2. 2942 sayılı Kanun'un 10 ve 11 inci maddeleri.
3. Değerlendirme
1. Mahkemelerin nihaî kararlarının bozulması 6100 sayılı Kanun'un geçici 3 üncü maddesinin atfıyla 1086 sayılı Kanun’un 26.09.2004 tarihli ve 5236 sayılı Kanun'la yapılan değişiklikten önceki 428 inci maddesinde yer alan sebeplerden birinin varlığı hâlinde mümkündür.
2.Temyizen incelenen Mahkeme kararında ve kararın gerekçesinde hukuk kurallarının somut olaya uygulanmasında bir isabetsizlik bulunmadığı ve bozmaya uyulmakla karşı taraf yararına kazanılmış hak durumunu oluşturan yönlerin ise yeniden incelenmesine hukukça imkân bulunmadığı anlaşılmakla; davalılar vekillerinin tüm, davacı idare vekilinin aşağıdaki paragrafın kapsamı dışındaki temyiz itirazları yerinde görülmemiştir.
3. Dava aynı hukuki sebepten kaynaklandığından kendilerini vekil ile temsil ettiren davalılar lehine tek vekâlet ücretine karar verilmesi gerekirken farklı vekille temsil edilen davalılara ayrı ayrı vekâlet ücreti takdir edilmesi bozmayı gerektirir.

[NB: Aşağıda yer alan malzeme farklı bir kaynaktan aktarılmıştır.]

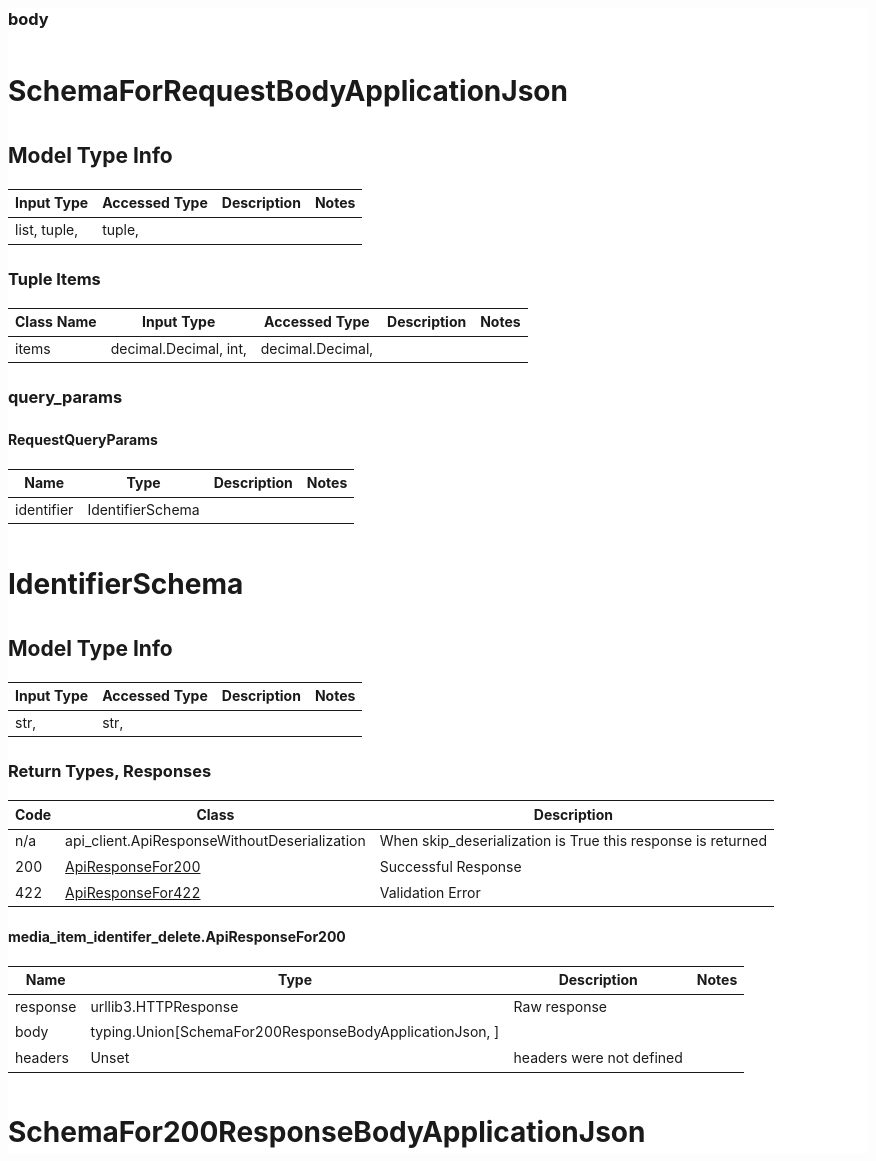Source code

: ### body

# SchemaForRequestBodyApplicationJson

## Model Type Info
Input Type | Accessed Type | Description | Notes
------------ | ------------- | ------------- | -------------
list, tuple,  | tuple,  |  | 

### Tuple Items
Class Name | Input Type | Accessed Type | Description | Notes
------------- | ------------- | ------------- | ------------- | -------------
items | decimal.Decimal, int,  | decimal.Decimal,  |  | 

### query_params
#### RequestQueryParams

Name | Type | Description  | Notes
------------- | ------------- | ------------- | -------------
identifier | IdentifierSchema | | 


# IdentifierSchema

## Model Type Info
Input Type | Accessed Type | Description | Notes
------------ | ------------- | ------------- | -------------
str,  | str,  |  | 

### Return Types, Responses

Code | Class | Description
------------- | ------------- | -------------
n/a | api_client.ApiResponseWithoutDeserialization | When skip_deserialization is True this response is returned
200 | [ApiResponseFor200](#media_item_identifer_delete.ApiResponseFor200) | Successful Response
422 | [ApiResponseFor422](#media_item_identifer_delete.ApiResponseFor422) | Validation Error

#### media_item_identifer_delete.ApiResponseFor200
Name | Type | Description  | Notes
------------- | ------------- | ------------- | -------------
response | urllib3.HTTPResponse | Raw response |
body | typing.Union[SchemaFor200ResponseBodyApplicationJson, ] |  |
headers | Unset | headers were not defined |

# SchemaFor200ResponseBodyApplicationJson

Ne var ki bu hatanın giderilmesi yeniden yargılama yapılmasını gerektirmediğinden Mahkeme kararının düzeltilerek onanması gerekir.
VI. KARAR
Açıklanan sebeplerle;
1. Davalılar vekillerinin tüm, davacı idare vekilinin diğer temyiz itirazlarının reddine,
2. Davacı idare vekilinin temyiz itirazlarının kısmen kabulü ile hüküm fıkrasının 11 ve 12 numaralı bentlerinin hükümden çıkartılmasına, yerine ayrı bir bent olarak "Kendilerini vekil ile temsil ettiren davalılar lehine karar tarihinde yürürlükte bulunan Avukatlık Asgari Ücret Tarifesi uyarınca 9.200,00 TL maktu vekâlet ücretinin davacıdan alınarak davalılara verilmesine" cümlesinin yazılmasına, hükmün böylece DÜZELTİLEREK ONANMASINA,
Davalılardan peşin alınan temyiz harcının Hazineye irat kaydedilmesine,
17.01.2024 tarihinde oy birliğiyle karar verildi.